Kijk, dat je de uitdaging aan wilt gaan om de site van het Pentagon te hacken, oké, kan ik me ergens nog wel iets bij voorstellen, maar waarom mijn kleine websiteje? Ik sta nou niet bepaald bovenaan in de ranking. Ik ben heel erg blij met mijn bezoekersaantallen hoor (dank jullie wel), maar om nou te zeggen dat ik duizenden volgers heb, nee dus.

Misschien moet ik me maar gewoon vereerd voelen.

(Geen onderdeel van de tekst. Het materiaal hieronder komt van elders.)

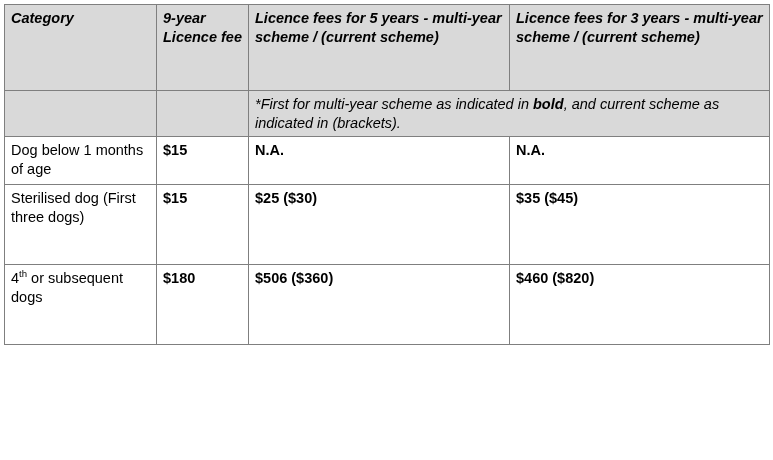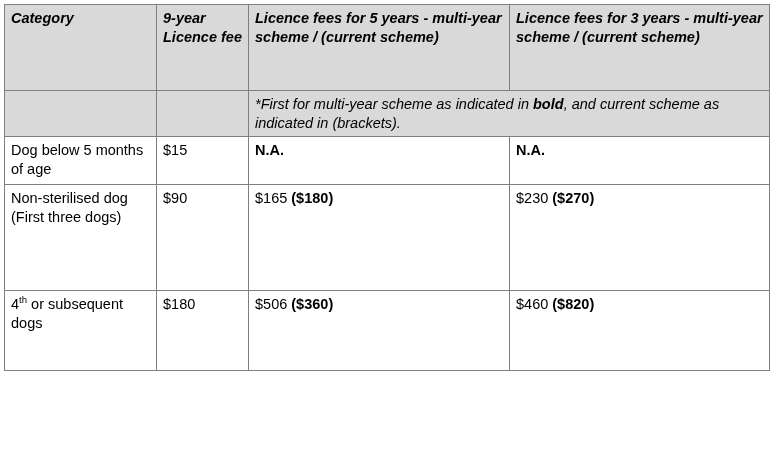--- a/index.html
+++ b/index.html
@@ -47,21 +47,21 @@
   }
   .note-cell b { }
   .hdr-row-1 td { height: 86px; font-style: italic; }
   .note-row td { height: 44px; }
 
   .row-dogbelow td { height: 48px; }
   .row-sterilised td { height: 80px; }
   .row-nonster td { height: 106px; }
   .row-fourth td { height: 80px; }
 
-  .bold { font-weight: normal; }
+  .bold { font-weight: bold; }
   .plain { font-weight: bold; }
   sup {
     font-size: 0.66em;
     vertical-align: super;
     line-height: 0;
   }
 </style>
 </head>
 <body>
 
@@ -80,33 +80,33 @@
         <td class="hdr-cell">Licence fees for 5 years - multi-year scheme / (current scheme)</td>
         <td class="hdr-cell">Licence fees for 3 years - multi-year scheme / (current scheme)</td>
       </tr>
       <tr class="note-row">
         <td class="hdr-cell"></td>
         <td class="hdr-cell"></td>
         <td class="note-cell" colspan="2"><span>*First for multi-year scheme as indicated in </span><b>bold</b><span>, and current scheme as indicated in (brackets).</span></td>
       </tr>
 
       <tr class="row-dogbelow">
-        <td>Dog below 5 months of age</td>
+        <td>Dog below 1 months of age</td>
         <td class="bold">$15</td>
         <td><span class="plain">N.A.</span><span class="plain"></span></td>
         <td><span class="plain">N.A.</span><span class="plain"></span></td>
       </tr>
 
+      <tr class="row-sterilised">
+        <td>Sterilised dog (First three dogs)</td>
+        <td class="bold">$15</td>
+        <td><span class="bold">$25</span><span class="plain"> ($30)</span></td>
+        <td><span class="bold">$35</span><span class="plain"> ($45)</span></td>
+      </tr>
 
-      <tr class="row-nonster">
-        <td>Non-sterilised dog (First three dogs)</td>
-        <td class="bold">$90</td>
-        <td><span class="bold">$165</span><span class="plain"> ($180)</span></td>
-        <td><span class="bold">$230</span><span class="plain"> ($270)</span></td>
-      </tr>
 
       <tr class="row-fourth">
         <td><span>4</span><sup>th</sup><span> or subsequent dogs</span></td>
         <td class="bold">$180</td>
         <td><span class="bold">$506</span><span class="plain"> ($360)</span></td>
         <td><span class="bold">$460</span><span class="plain"> ($820)</span></td>
       </tr>
     </tbody>
   </table>
 </div>

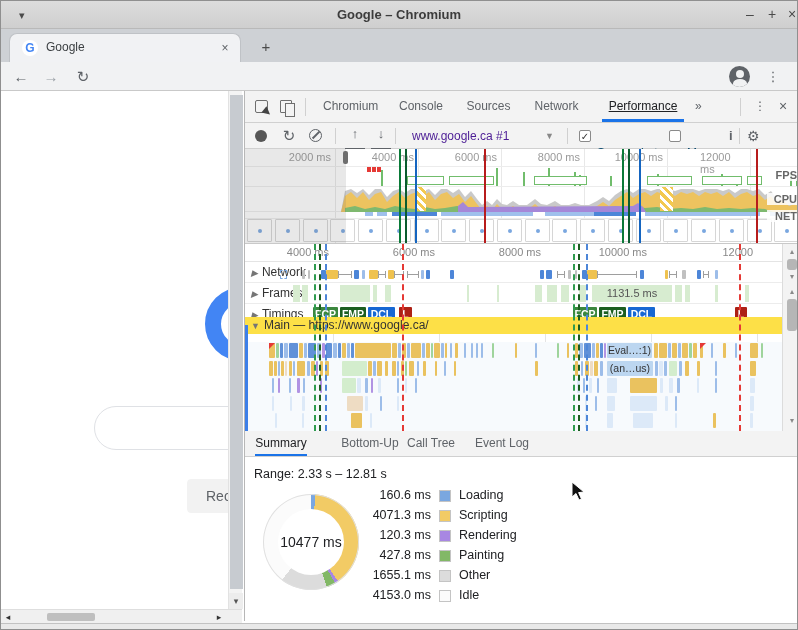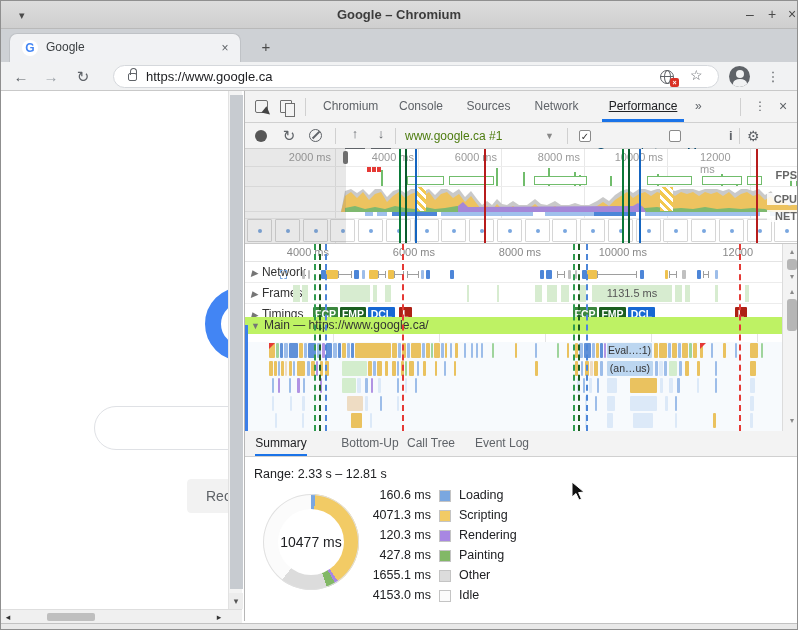--- a/index.html
+++ b/index.html
@@ -57,21 +57,21 @@
   #insp-icon:before{content:"";position:absolute;right:-4px;bottom:-4px;border-left:8px solid #444;border-bottom:4px solid transparent;border-top:4px solid transparent;transform:rotate(40deg);}
   #dev-icon{left:35px;top:9px;width:12px;height:13px;border:1.4px solid #6e6e6e;border-radius:1px;}
   #dev-icon:before{content:"";position:absolute;left:4px;top:2px;width:8px;height:12px;border:1.4px solid #6e6e6e;background:#f3f3f3;}
   .vsep{width:1px;background:#d0d0d0;}
   #dt-toolbar{left:0;top:32px;width:100%;height:26px;background:#f3f3f3;border-bottom:1px solid #d0d0d0;}
   #rec-btn{left:10px;top:7px;width:12px;height:12px;border-radius:50%;background:#565656;}
   .tb-ic{top:0;height:26px;line-height:25px;font-size:15px;color:#5f6368;text-align:center;width:20px;}
   #clear-btn{left:64px;top:6px;width:13px;height:13px;border:1.6px solid #5f6368;border-radius:50%;}
   #clear-btn:before{content:"";position:absolute;left:0.5px;top:4.4px;width:10px;height:1.6px;background:#5f6368;transform:rotate(-45deg);}
   .arrbase{border-bottom:1.6px solid #5f6368;line-height:22px!important;font-size:13px!important;}
-  #prof-name{left:160px;top:0;line-height:26px;color:#4d7c0f;}
+  #prof-name{left:167px;top:0;line-height:26px;color:#4c1d95;}
   #prof-dd{left:300px;top:0;line-height:26px;color:#888;font-size:9px;}
   .cb{top:7px;width:12px;height:12px;border:1px solid #8a8a8a;background:#fff;border-radius:2px;text-align:center;line-height:11px;font-size:10px;color:#333;}
   .cb-label{top:17px;line-height:26px;color:#0c4a6e;}
   #gc-i{left:484px;top:0;line-height:26px;font-weight:bold;color:#5f6368;font-size:13px;}
   #gear{left:502px;top:0;line-height:26px;font-size:14px;color:#5f6368;}
   
   #overview{left:0;top:58px;width:555px;height:95px;border-bottom:1px solid #c9c9c9;background:#fff;overflow:hidden;}
   .ov-grid{top:0;width:1px;height:95px;background:#e8e8e8;}
   .ov-lab{top:2px;font-size:11px;color:#9a9a9a;transform:translateX(-100%);padding-right:4px;}
   .band-sep{left:0;width:100%;height:1px;background:#ececec;}
@@ -91,21 +91,21 @@
   .fl-lab{top:2px;font-size:11px;color:#888;transform:translateX(-100%);padding-right:4px;}
   .trackrow{left:0;width:537px;border-bottom:1px solid #ececec;background:#fff;}
   .track-name{left:6px;top:3px;font-size:12px;color:#333;}
   .twist{color:#757575;font-size:9px;margin-right:4px;}
   .netseg{top:8px;height:9px;border-radius:1px;}
   .whisk{top:12px;height:1px;background:#9e9e9e;}
   .whisk:before,.whisk:after{content:"";position:absolute;top:-3px;width:1px;height:7px;background:#9e9e9e;}
   .whisk:after{right:0;}
   .frameblk{top:2px;height:17px;background:#d7ecd0;text-align:center;font-size:11px;color:#555;line-height:17px;}
   .badge{top:3px;height:15px;color:#fff;font-size:10.5px;font-weight:bold;text-align:center;line-height:15px;border-radius:1px;}
-  #mainhdr{left:0;top:73px;width:537px;height:17px;background:#bef264;}
+  #mainhdr{left:0;top:73px;width:537px;height:17px;background:#fde047;}
   #flcanvas{left:0;top:98px;width:537px;height:89px;background:#f7fafd;}
   .blk{height:15px;border-radius:1px;font-size:10.5px;color:#333;text-align:center;line-height:15px;overflow:hidden;white-space:nowrap;}
   .redflag{width:0;height:0;border-top:6px solid #e53935;border-right:6px solid transparent;border-left:0;}
   .flmark{top:0;width:0;height:187px;border-left:2px dashed;}
   #selbar{left:0;top:81px;width:3px;height:106px;background:#3d7fe8;}
   
   #flsb{left:537px;top:153px;width:18px;height:187px;background:#f3f3f3;border-left:1px solid #dcdcdc;}
   .sb-arr{left:3px;width:12px;height:10px;text-align:center;line-height:10px;font-size:8px;color:#8a8a8a;}
   .sb-thumb{left:4px;width:10px;background:#b6b6b6;border-radius:3px;}
   
@@ -140,27 +140,20 @@
       <span id="tab-title" class="abs">Google</span>
       <span id="tab-close" class="abs">×</span>
     </div>
     <span id="newtab" class="abs">+</span>
   </div>
 
   <div id="navbar" class="abs">
     <span class="navbtn abs" style="left:8px;">←</span>
     <span class="navbtn abs" style="left:38px;color:#9aa0a6;">→</span>
     <span class="navbtn abs" style="left:70px;">↻</span>
-    <div id="omnibox" class="abs">
-      <span id="lock" class="abs"></span>
-      <span id="url" class="abs">https://www.google.ca</span>
-      <span id="translate-icon" class="abs"></span>
-      <span id="translate-badge" class="abs">×</span>
-      <span id="star" class="abs">☆</span>
-    </div>
     <span id="avatar" class="abs"></span>
     <span id="menu-dots" class="abs">⋮</span>
   </div>
 
   <div id="page" class="abs">
     <div id="gring" class="abs"></div>
     <div id="searchbox" class="abs"></div>
     <div id="searchbtn" class="abs">Rec</div>
   </div>
   <div id="vsb" class="abs">

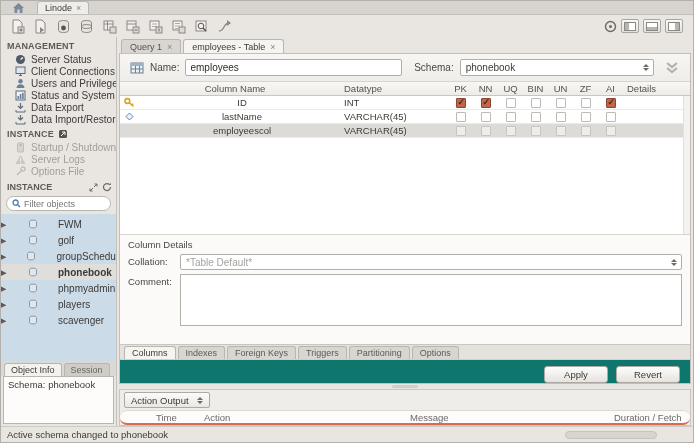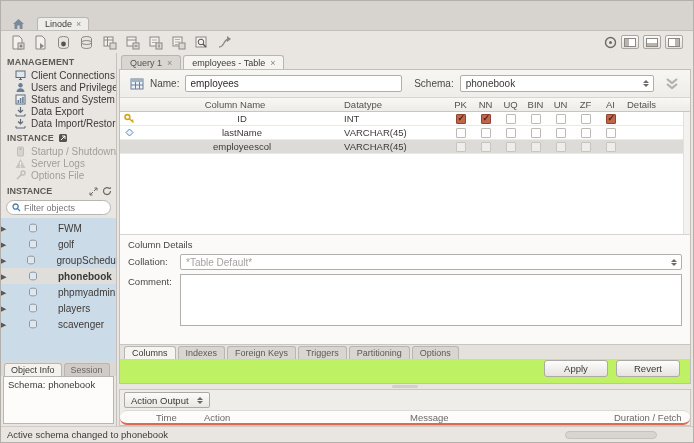--- a/index.html
+++ b/index.html
@@ -6,21 +6,21 @@
   html,body { width:694px; height:443px; overflow:hidden; }
   body {
     font-family:"Liberation Sans", sans-serif;
     font-size:10px; color:#3c3a37;
     background:#e9e6e2; border:1px solid #b3b0ac;
     display:flex; flex-direction:column;
   }
   svg { display:block; }
 
   
-  .titlebar { height:30px; background:#d7d4d0; display:flex; align-items:flex-end; padding-left:6px; flex:0 0 auto; border-bottom:1px solid #c2bfbb;}
+  .titlebar { height:14px; background:#d7d4d0; display:flex; align-items:flex-end; padding-left:6px; flex:0 0 auto; border-bottom:1px solid #c2bfbb;}
   .home-btn { width:22px; height:13px; display:flex; align-items:center; justify-content:center; }
   .conn-tab { height:13px; background:#efedea; border:1px solid #b9b6b2; border-bottom:none; border-radius:3px 3px 0 0;
     display:flex; align-items:center; gap:4px; padding:0 7px; font-size:9px; margin-left:8px; }
   .conn-tab .x { color:#8a8784; font-size:9px; }
 
   
   .toolbar { height:22px; background:#e9e6e2; display:flex; align-items:center; gap:3px; padding:0 6px; flex:0 0 auto; }
   .tbi { width:20px; height:17px; display:flex; align-items:center; justify-content:center; border:1px solid transparent; border-radius:2px; }
   .toolbar-right { margin-left:auto; display:flex; align-items:center; gap:4px; padding-right:4px; }
   .toggle-btn { width:18px; height:14px; border:1px solid #a9a6a2; border-radius:2px; background:linear-gradient(#fbfaf9,#e4e1dd); display:flex; align-items:center; justify-content:center; }
@@ -91,21 +91,21 @@
   .d-row label { width:52px; text-align:left; padding-top:2px; color:#4a4845; font-size:9.5px; flex:0 0 auto;}
   .collation { flex:1; height:16px; }
   .collation .val { color:#a5a29e; }
   .comment-area { flex:1; height:52px; border:1px solid #b2afab; background:#fff; resize:none; font-family:"Liberation Sans",sans-serif; font-size:10px; padding:2px; }
 
   
   .btabs { height:15px; display:flex; align-items:flex-end; background:#e5e2de; border-top:1px solid #c9c6c2; padding-left:4px; gap:2px; flex:0 0 auto;}
   .btab { height:13px; padding:0 7px; display:flex; align-items:center; font-size:9px; border:1px solid #b9b6b2; border-bottom:none; border-radius:3px 3px 0 0; background:#d9d6d2; color:#5d5a56; }
   .btab.active { background:#f6f4f1; color:#3c3a37; }
 
-  .apply-row { height:24px; background:#bef264; border-top:1px solid #d3d0cc; display:flex; align-items:flex-start; justify-content:flex-end; gap:8px; padding:0 10px; flex:0 0 auto;}
+  .apply-row { height:24px; background:#0f766e; border-top:1px solid #d3d0cc; display:flex; align-items:flex-end; justify-content:flex-end; gap:8px; padding:0 10px; flex:0 0 auto;}
   .btn { width:64px; height:17px; font-size:9.5px; color:#3c3a37; background:linear-gradient(#fdfdfc,#e6e3df); border:1px solid #adaaa6; border-radius:3px; display:flex; align-items:center; justify-content:center; }
 
   
   .splitter { height:5px; display:flex; justify-content:center; align-items:center; flex:0 0 auto;}
   .splitter .handle { width:26px; height:3px; background:#d2cfcb; border-radius:2px; }
   .action-out { flex:0 0 auto; height:37px; background:#efede9; border:1px solid #c9c6c2; display:flex; flex-direction:column; }
   .ao-top { height:20px; display:flex; align-items:center; padding:2px 4px; }
   .ao-combo { height:16px; border:1px solid #adaaa6; border-radius:2px; background:linear-gradient(#fcfbfa,#eae7e3); display:flex; align-items:center; gap:6px; padding:0 3px 0 6px; font-size:9.5px; }
   .ao-head { height:15px; display:flex; align-items:center; background:#fdfcfb; border-top:1px solid #dddad6; border-bottom:2px solid #d96c4f; color:#6b6865; font-size:9.5px;border-radius:7px; }
   .ao-c0 { width:36px; flex:0 0 auto;}
@@ -234,20 +234,29 @@
     </div>
   </div>
 </div>
 
 <div class="content">
 
   <div class="sidebar">
 
     <div class="sec-title">
       <span>MANAGEMENT</span>
+    </div>
+    <div class="side-item">
+      <span>
+          <svg width="11" height="11" viewBox="0 0 11 11">
+            <circle cx="5.5" cy="5.5" r="4.5" fill="#4e5a66"></circle>
+            <path d="M5.5 5.5L8 3.5" stroke="#fff" stroke-width="1.2"></path>
+          </svg>
+        </span>
+      <span class="lbl">Server Status</span>
     </div>
     <div class="side-item">
       <span>
           <svg width="11" height="11" viewBox="0 0 11 11">
             <rect x="1" y="1" width="9" height="6.5" fill="#dfe6ec" stroke="#5d6b7a"></rect>
             <path d="M4 9.5h3 M5.5 7.5v2" stroke="#5d6b7a"></path>
           </svg>
         </span>
       <span class="lbl">Client Connections</span>
     </div>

Nog iets wat ik me van de week realiseerde: vroeger, als je niets van iemand hoorde waar je graag iets van wilde horen, dan miste je hem of haar gewoon. Heel vervelend, maar ja. Je kon een sms-je sturen, bellen, faxen, brief schrijven. Maar nu houden we ons bezig met detective spelen: wat doet diegene op facebook? Wanneer heeft hij of zij voor het laatst op de whatsapp gekeken? Iemand vroeg van de week: “hoe deed jij dat toen je relatie overging?” Er was toen nog geen whatsapp met ‘last seen at…’. We stuurden sms berichtjes. Je kon alleen een leesbevestiging krijgen en dat was al erg (lees: obsessief) genoeg. Tegenwoordig, als ik merk dat het me gaat bezighouden, wis ik het telefoonnummer van de desbetreffende persoon uit mijn telefoon. Ik wil het niet weten.

Zo maar eens twee van die dingen waarvan ik vroe-guh nooit zou hebben gedacht dat ik daar nog eens bij stil zou staan.